What's next for you?

I am finishing my PhD and have started working as a laboratory coordinator in the Finnish Genome Editing Centre at the University of Helsinki. I am open to learning newer techniques in genome editing that could be translated into clinical therapies. At some point in life, I wish to have my own research lab in my home country, Nepal.
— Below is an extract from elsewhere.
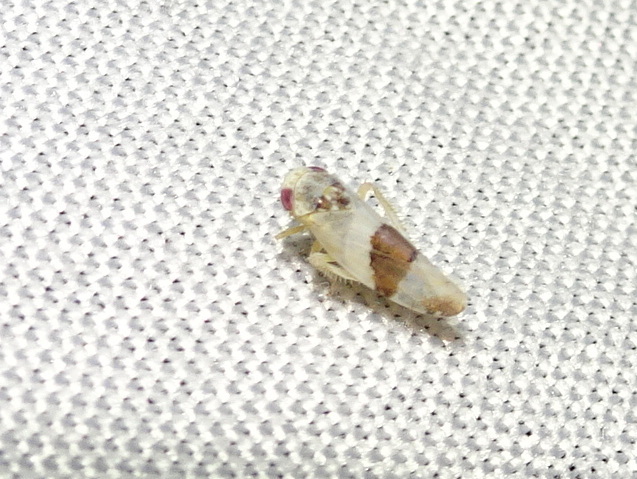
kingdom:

Tell us something interesting about yourself that wouldn't be on your CV

I am enthusiastic about plants, bonsai culture and self-sufficient gardening. I enjoy meditating, watching thought-provoking movies, strolling through nature and engaging in pottery-making and upcycling. Plants are a source of life lessons. Waiting for my orchids and peace lilies to bloom and battling bug infestations has taught me patience and resilience. As the saying goes, “As the seed buried in the earth cannot imagine itself as an orchid or hyacinth, neither can a heart packed with hurt imagine itself loved or at peace. The courage of the seed is that once cracking, it cracks all the way” (Mark Nepo). This verse resonates with our paper. We demonstrated that the inhibitors in our study have broader implications than previously shown and we dared to pursue what initially seemed like a bizarre result.